September 24, 2017
By Caroline Adams Miller, MAPP
At this point, you’ve probably heard of “grit.”
Angela Duckworth defines grit as the perseverance and passion for long-term goals.
But not all types of grit are good.
One of the first questions I get asked when I speak to audiences about grit is:
“If someone like Adolf Hitler fits the definition of grit, how could it be a good thing?”
The moment people understand how passion, hard work, and dedication to a goal fit into a traditional description of grit, they usually think of someone they know who fits the definition in a good way, like Gandhi or someone in their extended family who showed them early that work pays off. But it isn’t long before they get a puzzled look and ask about Hitler.
Undoubtedly, this has crossed your mind, too. You might know someone who has modeled change and passion as they’ve made a positive difference in other people’s lives, but you can probably also think of someone who became obsessed with achieving a certain kind of success, and whose drive or actions did more harm than good, and possibly didn’t even bring them joy. You might even know people who have exhibited both good and bad sides of grit at different times, which might lead to confusion about how to know when you are using it well and when you need to be careful not to head in the wrong direction.
In order to make it easier to understand the differences between good grit and bad grit, I’ve divided up the types of positive authentic grit that I see in the world, along with examples to help flesh out their significance and meaning. I will explain why each type is important and how we can benefit from identifying, studying, and emulating its finest features. Next week, I will tackle the grit approaches that aren’t quite as positive, along with warnings about how to avoid taking the strength of follow-through and turning it into a weapon you can use against yourself or others.
But first we’ll talk about something I call “Authentic Grit.”
Authentic Grit is the passionate pursuit of hard goals that awes and inspires others to become better people, flourish emotionally, take positive risks and live their best lives.

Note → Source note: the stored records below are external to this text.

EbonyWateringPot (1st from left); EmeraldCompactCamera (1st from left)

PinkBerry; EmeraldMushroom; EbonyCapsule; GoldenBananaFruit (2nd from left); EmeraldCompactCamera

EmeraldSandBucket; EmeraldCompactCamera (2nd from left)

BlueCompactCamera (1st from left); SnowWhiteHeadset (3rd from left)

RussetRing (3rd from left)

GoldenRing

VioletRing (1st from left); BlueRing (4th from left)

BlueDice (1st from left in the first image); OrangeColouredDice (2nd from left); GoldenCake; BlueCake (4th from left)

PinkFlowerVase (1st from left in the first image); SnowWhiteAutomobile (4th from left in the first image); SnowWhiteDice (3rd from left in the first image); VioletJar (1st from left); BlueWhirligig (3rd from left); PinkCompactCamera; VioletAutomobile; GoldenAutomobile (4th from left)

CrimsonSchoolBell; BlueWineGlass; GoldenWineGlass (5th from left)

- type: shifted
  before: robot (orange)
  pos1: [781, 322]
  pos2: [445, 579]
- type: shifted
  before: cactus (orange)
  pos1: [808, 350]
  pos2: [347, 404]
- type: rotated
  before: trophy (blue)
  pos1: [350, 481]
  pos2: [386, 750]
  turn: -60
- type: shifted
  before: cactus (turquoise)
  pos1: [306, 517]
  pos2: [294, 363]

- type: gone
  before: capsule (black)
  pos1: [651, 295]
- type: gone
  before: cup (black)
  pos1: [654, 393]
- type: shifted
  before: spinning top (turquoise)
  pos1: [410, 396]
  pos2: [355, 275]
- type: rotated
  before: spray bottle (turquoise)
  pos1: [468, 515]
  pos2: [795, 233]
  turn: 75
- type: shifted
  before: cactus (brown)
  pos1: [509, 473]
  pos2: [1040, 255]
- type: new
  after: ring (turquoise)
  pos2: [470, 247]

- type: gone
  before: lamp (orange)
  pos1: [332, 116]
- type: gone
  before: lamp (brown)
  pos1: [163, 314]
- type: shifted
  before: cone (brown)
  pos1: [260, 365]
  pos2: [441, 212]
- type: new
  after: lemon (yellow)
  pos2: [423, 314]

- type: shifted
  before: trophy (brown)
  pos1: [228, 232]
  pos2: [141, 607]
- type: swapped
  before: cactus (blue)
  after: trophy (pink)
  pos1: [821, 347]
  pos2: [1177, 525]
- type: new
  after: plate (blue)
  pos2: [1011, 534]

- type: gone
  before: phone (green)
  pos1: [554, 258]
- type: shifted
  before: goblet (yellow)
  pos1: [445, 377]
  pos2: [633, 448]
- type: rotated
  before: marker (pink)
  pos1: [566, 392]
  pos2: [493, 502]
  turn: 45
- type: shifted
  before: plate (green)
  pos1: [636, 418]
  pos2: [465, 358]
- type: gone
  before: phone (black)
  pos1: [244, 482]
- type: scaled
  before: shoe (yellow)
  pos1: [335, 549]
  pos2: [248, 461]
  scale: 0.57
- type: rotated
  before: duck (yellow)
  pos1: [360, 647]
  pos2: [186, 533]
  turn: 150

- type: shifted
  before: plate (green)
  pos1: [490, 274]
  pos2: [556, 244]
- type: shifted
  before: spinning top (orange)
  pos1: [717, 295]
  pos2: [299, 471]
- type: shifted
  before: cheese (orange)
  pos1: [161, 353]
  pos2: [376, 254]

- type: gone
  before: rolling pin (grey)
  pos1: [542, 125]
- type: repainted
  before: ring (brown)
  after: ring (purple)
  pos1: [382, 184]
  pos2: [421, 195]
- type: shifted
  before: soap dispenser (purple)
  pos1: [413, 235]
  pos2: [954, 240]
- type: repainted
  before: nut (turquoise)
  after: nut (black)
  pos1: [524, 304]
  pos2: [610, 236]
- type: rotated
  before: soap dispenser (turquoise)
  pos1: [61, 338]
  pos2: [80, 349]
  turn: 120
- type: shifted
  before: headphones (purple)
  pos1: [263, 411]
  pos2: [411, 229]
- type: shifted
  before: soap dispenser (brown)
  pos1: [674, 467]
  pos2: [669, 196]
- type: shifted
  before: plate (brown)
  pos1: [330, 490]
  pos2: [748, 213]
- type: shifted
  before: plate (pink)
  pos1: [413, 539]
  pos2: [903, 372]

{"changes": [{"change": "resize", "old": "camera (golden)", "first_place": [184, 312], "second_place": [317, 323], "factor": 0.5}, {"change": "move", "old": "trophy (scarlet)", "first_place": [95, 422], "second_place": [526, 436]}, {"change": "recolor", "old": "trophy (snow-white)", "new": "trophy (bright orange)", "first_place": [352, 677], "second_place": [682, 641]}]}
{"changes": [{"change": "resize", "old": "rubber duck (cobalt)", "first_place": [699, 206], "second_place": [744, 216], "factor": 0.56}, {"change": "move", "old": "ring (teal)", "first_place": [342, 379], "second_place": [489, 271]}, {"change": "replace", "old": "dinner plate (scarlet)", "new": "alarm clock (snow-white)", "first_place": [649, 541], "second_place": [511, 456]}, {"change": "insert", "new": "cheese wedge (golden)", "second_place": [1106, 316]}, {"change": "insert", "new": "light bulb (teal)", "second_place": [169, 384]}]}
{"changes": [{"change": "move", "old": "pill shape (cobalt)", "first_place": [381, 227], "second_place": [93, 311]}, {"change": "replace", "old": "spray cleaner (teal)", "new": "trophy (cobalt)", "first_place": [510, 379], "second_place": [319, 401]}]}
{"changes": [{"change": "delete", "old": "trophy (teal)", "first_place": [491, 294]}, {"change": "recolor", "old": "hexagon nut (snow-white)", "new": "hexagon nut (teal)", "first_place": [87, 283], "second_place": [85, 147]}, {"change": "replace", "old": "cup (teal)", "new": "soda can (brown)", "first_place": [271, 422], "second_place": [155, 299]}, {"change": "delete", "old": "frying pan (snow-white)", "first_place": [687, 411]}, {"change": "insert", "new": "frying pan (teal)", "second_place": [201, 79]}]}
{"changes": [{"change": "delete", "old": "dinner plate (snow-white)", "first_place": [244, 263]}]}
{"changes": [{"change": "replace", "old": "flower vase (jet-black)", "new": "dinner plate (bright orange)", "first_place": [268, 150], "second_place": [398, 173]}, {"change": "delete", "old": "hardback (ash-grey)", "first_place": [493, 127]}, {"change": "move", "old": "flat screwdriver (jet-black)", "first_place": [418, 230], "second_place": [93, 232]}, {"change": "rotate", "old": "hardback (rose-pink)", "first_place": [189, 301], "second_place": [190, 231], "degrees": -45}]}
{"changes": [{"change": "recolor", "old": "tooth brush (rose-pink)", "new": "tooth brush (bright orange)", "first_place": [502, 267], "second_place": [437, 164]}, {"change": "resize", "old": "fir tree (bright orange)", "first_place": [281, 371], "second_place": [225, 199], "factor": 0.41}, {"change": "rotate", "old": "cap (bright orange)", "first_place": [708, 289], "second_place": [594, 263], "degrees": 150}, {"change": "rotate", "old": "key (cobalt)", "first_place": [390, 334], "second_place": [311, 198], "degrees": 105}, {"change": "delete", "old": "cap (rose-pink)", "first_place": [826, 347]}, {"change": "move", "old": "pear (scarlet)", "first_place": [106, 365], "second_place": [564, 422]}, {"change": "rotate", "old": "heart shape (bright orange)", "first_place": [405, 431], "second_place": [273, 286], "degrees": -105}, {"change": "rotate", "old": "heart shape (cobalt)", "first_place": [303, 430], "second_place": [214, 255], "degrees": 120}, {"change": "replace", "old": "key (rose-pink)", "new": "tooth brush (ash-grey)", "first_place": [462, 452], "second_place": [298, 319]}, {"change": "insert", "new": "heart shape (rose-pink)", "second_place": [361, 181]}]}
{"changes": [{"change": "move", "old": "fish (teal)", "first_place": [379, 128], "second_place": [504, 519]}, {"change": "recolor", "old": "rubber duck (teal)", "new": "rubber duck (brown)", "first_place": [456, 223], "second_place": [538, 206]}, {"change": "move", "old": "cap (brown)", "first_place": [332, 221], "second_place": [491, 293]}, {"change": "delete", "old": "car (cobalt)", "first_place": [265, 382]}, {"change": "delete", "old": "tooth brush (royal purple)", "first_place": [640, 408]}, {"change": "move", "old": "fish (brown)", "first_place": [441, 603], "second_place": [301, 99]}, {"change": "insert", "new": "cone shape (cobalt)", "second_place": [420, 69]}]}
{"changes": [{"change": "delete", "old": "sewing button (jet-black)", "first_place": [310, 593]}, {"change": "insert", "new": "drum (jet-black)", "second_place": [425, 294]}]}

Authentically gritty people have:
- Positive relationships with others
- High hope
- Giving (not taking) mindset
- Appropriate focus
- Learned from failure
- A growth-mindset
We’ll talk more about Authentic Grit in a future post. For now, you’ll need to know that all of the types of Good Grit, described below, have all the elements of Authentic Grit.
There are four types of what I define as “Good Grit” — Mt. Rushmore, Mt. Olympus, Celebrity and Ordinary Grit.
Mt. Rushmore grit
When I evaluated a number of great figures from history and pondered how to best describe their brand of grit, I discovered that they share some important characteristics that set them apart in noteworthy ways. These men and women are the ones who were lit up by a cause they felt passionate about and that reflected universally admired values like fairness, justice, and love. In their journey to accomplish something significant and historic, they overcame numerous obstacles—some life-threatening—but never backed down for long because of fear, despair, or loss. Their behavior was also unique for its unusual display of dignity and self-regulation. They controlled their reactions to hate, envy, or aggression directed at them from others, and in so doing, became leaders who changed the course of history and attracted followers who admired and embraced their cause, and helped change the world for the better.
I call these men and women possessors of “Mt. Rushmore grit” because like the granite landmark in the Black Hills of South Dakota that features the faces of four of the greatest American presidents—George Washington, Abraham Lincoln, Theodore Roosevelt, and Thomas Jefferson—their deeds changed the course of history and have become enshrined in the hearts and minds of generations of grateful men and women.
They include people like Jesus of Nazareth, Mahatma Gandhi, Martin Luther King Jr., Harriet Tubman, Susan B. Anthony, and Bill Wilson, the cofounder of Alcoholics Anonymous. All of them opposed actions that represented the worst of man’s behavior—hatred, colonialism, racism, sexism, and alcoholism, to name just a few—and put their own reputation, health, and safety at risk to do so. Their ability to hold fast to their ideals and goals in spite of hardship, condemnation, and abuse is why we live in a freer, safer, and better world today. Where would we all be if they hadn’t had this particular brand of authentic grit?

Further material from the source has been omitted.